== What needs to be done ==
Copy each of the entries below faithfully, setting aside any pictures.

═══ Records provided ═══

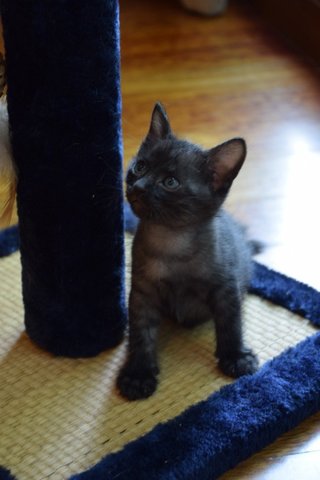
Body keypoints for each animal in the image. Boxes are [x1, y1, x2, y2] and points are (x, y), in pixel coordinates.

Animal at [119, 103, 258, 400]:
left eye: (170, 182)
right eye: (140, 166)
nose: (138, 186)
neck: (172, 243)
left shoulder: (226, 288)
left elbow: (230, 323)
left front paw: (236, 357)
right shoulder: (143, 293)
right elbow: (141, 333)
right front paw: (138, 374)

═══

== Your solution ==
Body keypoints for each animal in the image. Boxes are [x1, y1, x2, y2] and points are (x, y), in pixel coordinates.

Animal at [119, 103, 258, 400]:
left eye: (170, 182)
right eye: (140, 166)
nose: (138, 186)
neck: (172, 243)
left shoulder: (226, 288)
left elbow: (230, 323)
left front paw: (236, 357)
right shoulder: (143, 293)
right elbow: (141, 333)
right front paw: (138, 374)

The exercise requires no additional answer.